» Job:
Write out, word for word, every line from the one containing "For every layout" through the last line of the records below, both ends included.

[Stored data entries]
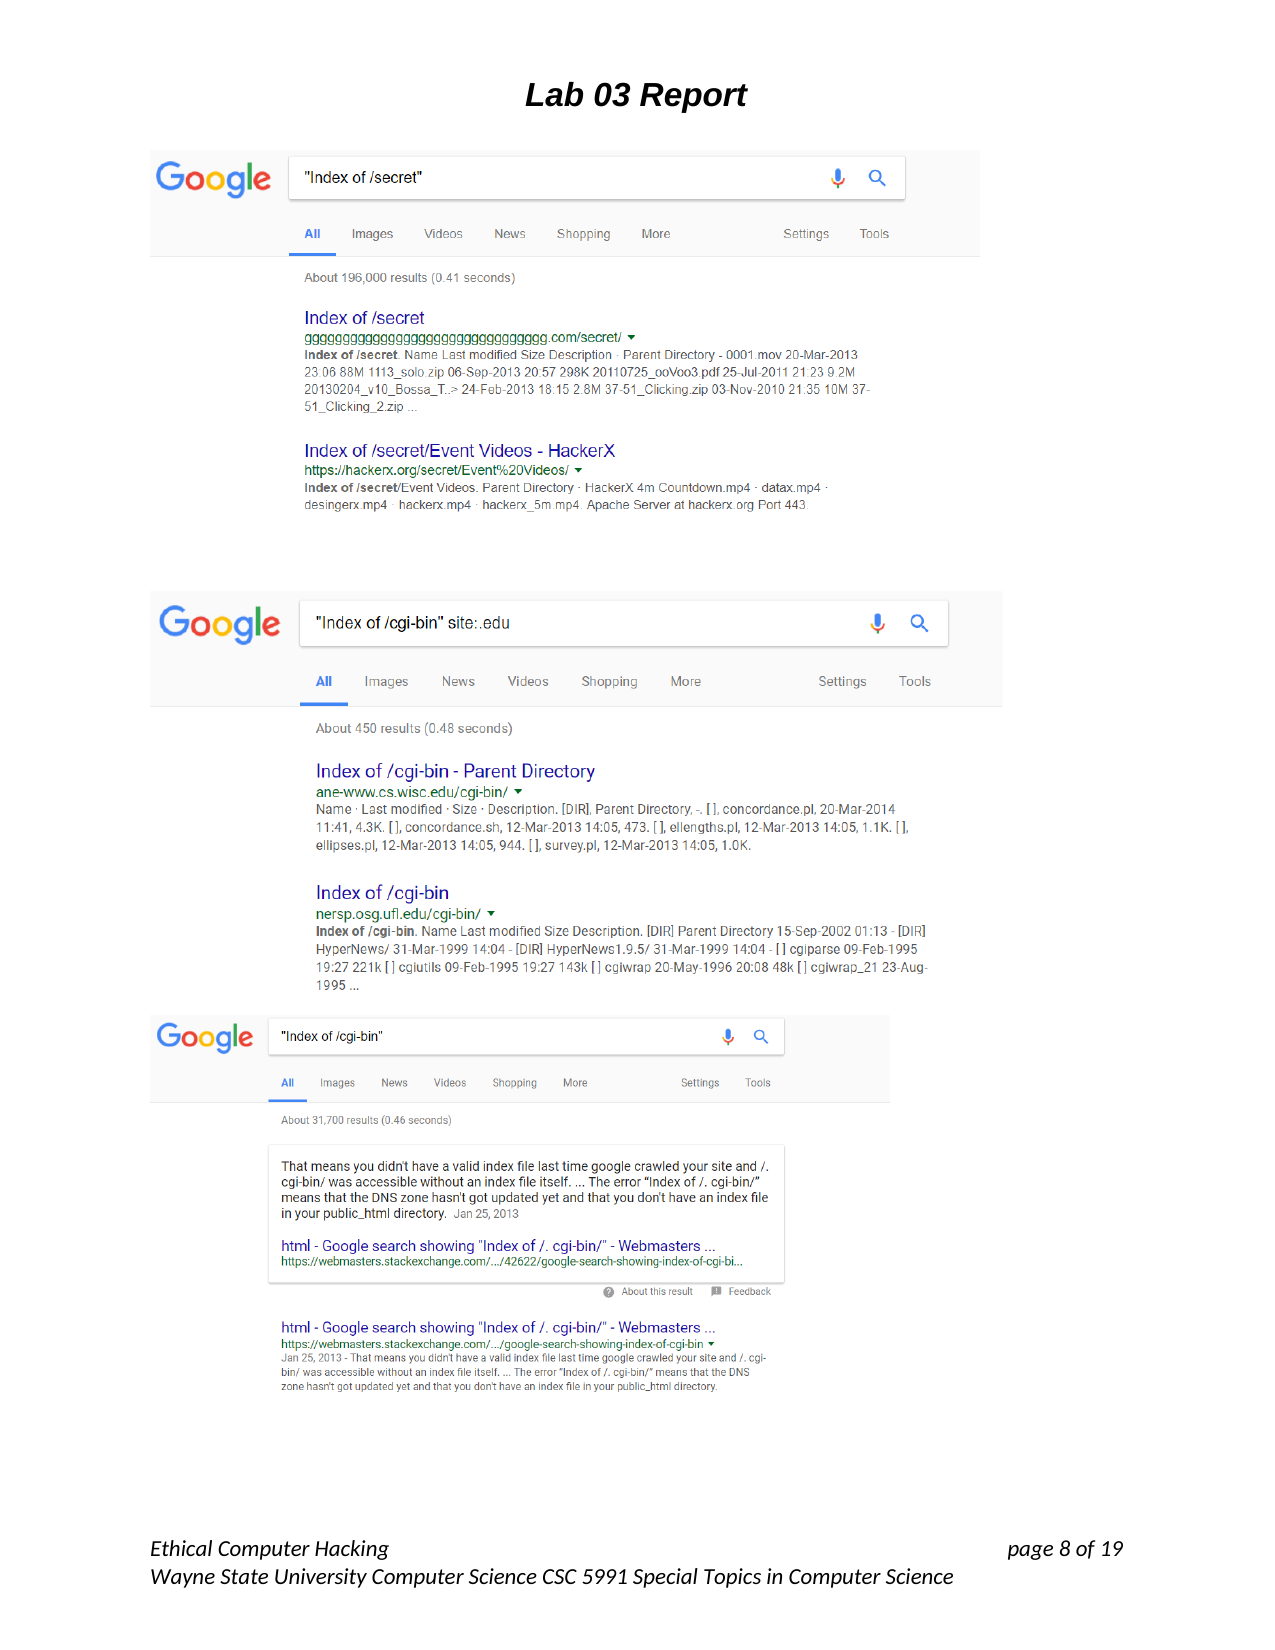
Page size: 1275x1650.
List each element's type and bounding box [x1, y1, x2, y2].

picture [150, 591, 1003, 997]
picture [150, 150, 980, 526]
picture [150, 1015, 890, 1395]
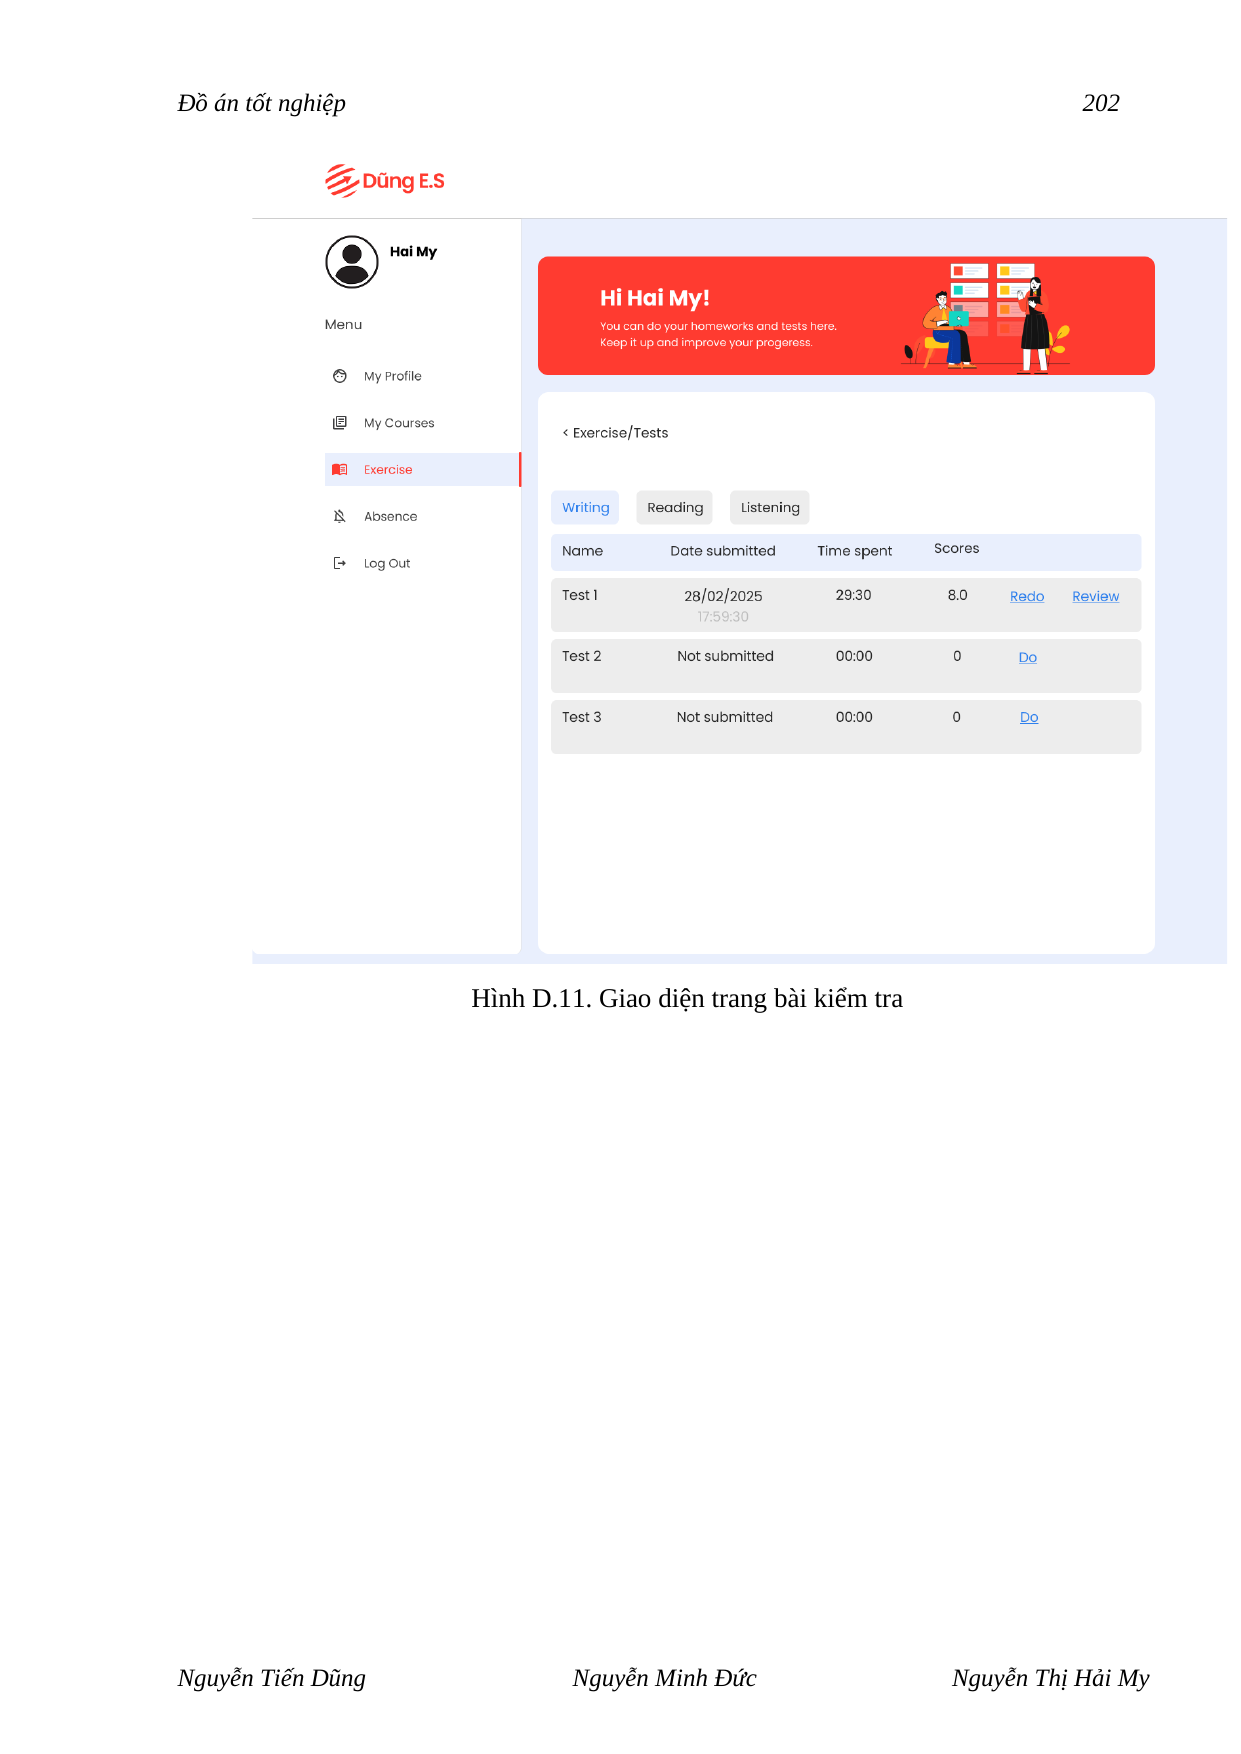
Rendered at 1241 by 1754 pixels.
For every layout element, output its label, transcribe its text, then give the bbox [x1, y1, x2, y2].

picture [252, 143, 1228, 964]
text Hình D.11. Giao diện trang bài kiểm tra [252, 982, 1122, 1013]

» Response area:
For every layout element, output its label, transcribe its text, then give the bbox [x1, y1, x2, y2].

picture [252, 143, 1228, 964]
text Hình D.11. Giao diện trang bài kiểm tra [252, 982, 1122, 1013]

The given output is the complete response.